Domain Adaptation of Synthetic Driving Datasets for Real-World Autonomous Driving
This work addresses the problem of performance degradation in autonomous driving perception models when trained on synthetic data, offering an incremental improvement for domain adaptation in this domain.
The paper tackles the domain gap between synthetic and real-world driving datasets by improving domain adaptation methods, specifically enhancing UNIT-GAN with semantic supervision in pair selection, which boosts performance and visual quality on Cityscapes and Synscapes datasets.

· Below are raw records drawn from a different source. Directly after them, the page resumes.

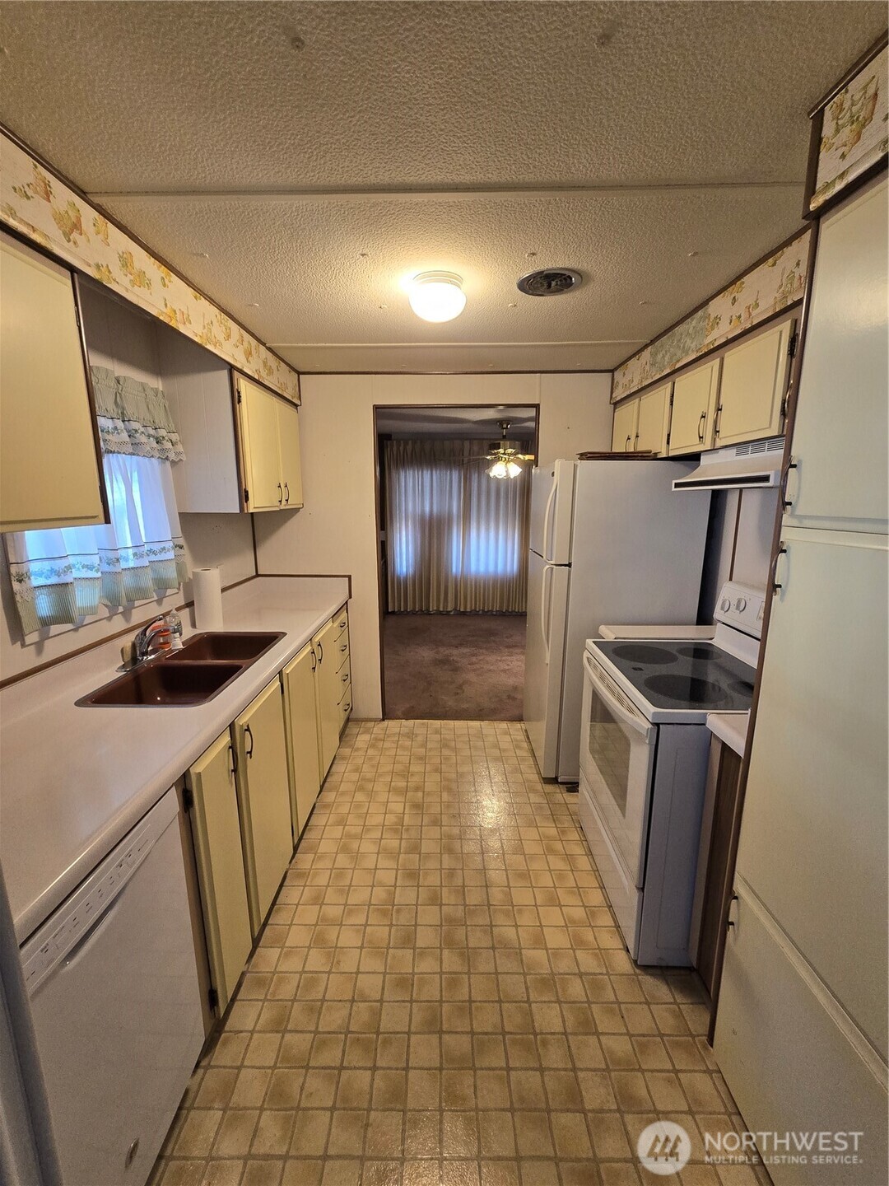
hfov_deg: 89.9
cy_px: 593
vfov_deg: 106.2
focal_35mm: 13
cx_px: 444
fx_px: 445
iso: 250
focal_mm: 2.2
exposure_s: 1/60
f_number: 2.2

While developing perception based deep learning models, the benefit of synthetic data is enormous. However, performance of networks trained with synthetic data for certain computer vision tasks degrade significantly when tested on real world data due to the domain gap between them. One of the popular solutions in bridging this gap between synthetic and actual world data is to frame it as a domain adaptation task. In this paper, we propose and evaluate novel ways for the betterment of such approaches. In particular we build upon the method of UNIT-GAN. In normal GAN training for the task of domain translation, pairing of images from both the domains (viz, real and synthetic) is done randomly. We propose a novel method to efficiently incorporate semantic supervision into this pair selection, which helps in boosting the performance of the model along with improving the visual quality of such transformed images. We illustrate our empirical findings on Cityscapes \cite{cityscapes} and challenging synthetic dataset Synscapes. Though the findings are reported on the base network of UNIT-GAN, they can be easily extended to any other similar network.